# [Written task a]
Format the records below, which list the differences between paired pictures, as one numbered list that leaves out blank lines. Omit the picture lines from your answer.

# [Text section]
_____

The plaintiff attacks the proposed public ambulance service on the grounds that the City Charter in Article IX, Sec. 15 requires a majority vote of the property taxpayers of the City in a special election to approve the purchase, construction or operation of '. . . a system or systems of water works, gas or electric lighting plants, telephones, streetcars and sewers, or any other public utility service or enterprise'. The plaintiff claims that since no election was ever held, the City is operating a public utility service illegally, and as a result he will suffer irreparable damage therefrom.

The appellant attacks the ruling of the trial court in denying his application for injunctive relief on two grounds which form his points of error. They are:

'First Point

The trial court should have held that Henry Ayala, individually and d/b/a Custom Ambulance Service did suffer irreparable damage as a result of the institution by the City of Corpus Christi of a public emergency ambulance system.

Second Point

The trial court should have held that the City of Corpus Christi, Texas was required by its charter and particularly by the provisions of Article IX, Sec. 15(a), to hold a special election to allow the voters entitled to participate therein to approve the institution of the proposed public emergency ambulance system, or the purchase of ambulance therefor.'

Before consideration is given to the points of error set forth by the plaintiff, it is interesting to note that the plaintiff did not claim a breach of contract by the City or an unjust determination of a franchise. The plaintiff does not challenge the power of the City to purchase an ambulance system. Instead, plaintiff attacks the method which the City used to make this purchase as being illegal and in violation of the City Charter which controls such purchases and/or operations.

Appellant's contention that he would suffer irreparable harm by losing the emergency calls that he is presently getting from the police department is without merit. Plaintiff failed to meet the burden of proof necessary to show irreparable harm. The evidence showed that the plaintiff had a very low collection rate from calls from the police department. He admitted that the business he lost from the police department was of an inferior quality. He stated that he had a net profit of $1,500.00 for 1972. It was his testimony that his total business included a wrecker service, a wrecked storage service, and a personal call ambulance service in addition to those service calls from the police department.

_____

# [Data records]
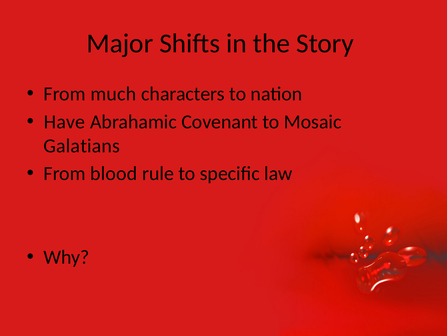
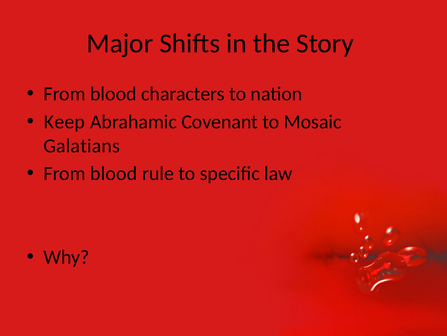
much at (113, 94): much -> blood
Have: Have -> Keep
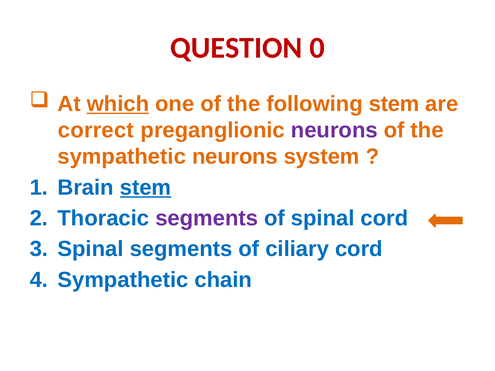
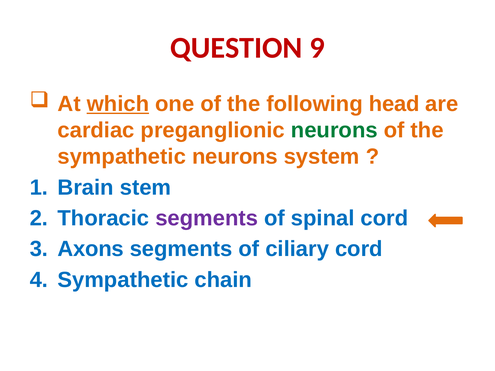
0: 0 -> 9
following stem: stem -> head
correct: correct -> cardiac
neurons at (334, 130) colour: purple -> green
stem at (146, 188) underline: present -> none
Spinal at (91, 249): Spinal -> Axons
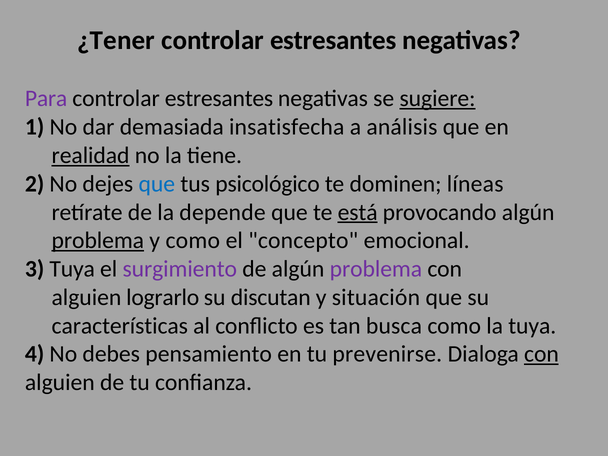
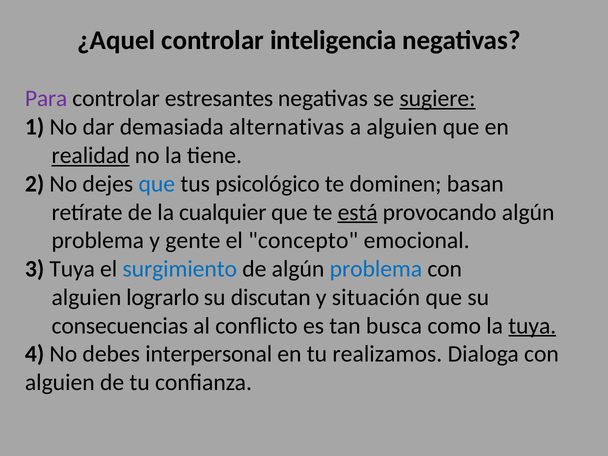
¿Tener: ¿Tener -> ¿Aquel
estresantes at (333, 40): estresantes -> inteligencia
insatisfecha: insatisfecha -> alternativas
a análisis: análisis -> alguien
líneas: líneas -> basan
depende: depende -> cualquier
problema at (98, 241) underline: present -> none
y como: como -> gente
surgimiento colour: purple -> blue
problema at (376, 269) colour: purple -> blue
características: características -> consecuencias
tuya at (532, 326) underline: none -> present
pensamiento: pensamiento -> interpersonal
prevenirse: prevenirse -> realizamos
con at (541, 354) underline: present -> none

_____

# [Written task b]
Do the following statements agree with the court opinion above? Answer yes or no for each, and quote the deciding words of the opinion. (i) The plaintiff challenges the City's power to purchase an ambulance system. (ii) The plaintiff reported a net profit of $1,500.00 for 1972. (iii) The plaintiff claimed a breach of contract by the City.

# [Response a]
1. much at (113, 94): much -> blood
2. Have: Have -> Keep
3. 0: 0 -> 9
4. following stem: stem -> head
5. correct: correct -> cardiac
6. neurons at (334, 130) colour: purple -> green
7. stem at (146, 188) underline: present -> none
8. Spinal at (91, 249): Spinal -> Axons
9. ¿Tener: ¿Tener -> ¿Aquel
10. estresantes at (333, 40): estresantes -> inteligencia
11. insatisfecha: insatisfecha -> alternativas
12. a análisis: análisis -> alguien
13. líneas: líneas -> basan
14. depende: depende -> cualquier
15. problema at (98, 241) underline: present -> none
16. y como: como -> gente
17. surgimiento colour: purple -> blue
18. problema at (376, 269) colour: purple -> blue
19. características: características -> consecuencias
20. tuya at (532, 326) underline: none -> present
21. pensamiento: pensamiento -> interpersonal
22. prevenirse: prevenirse -> realizamos
23. con at (541, 354) underline: present -> none

# [Response b]
(i) No: "The plaintiff does not challenge the power of the City to purchase an ambulance system."
(ii) Yes: "He stated that he had a net profit of $1,500.00 for 1972."
(iii) No: "the plaintiff did not claim a breach of contract by the City"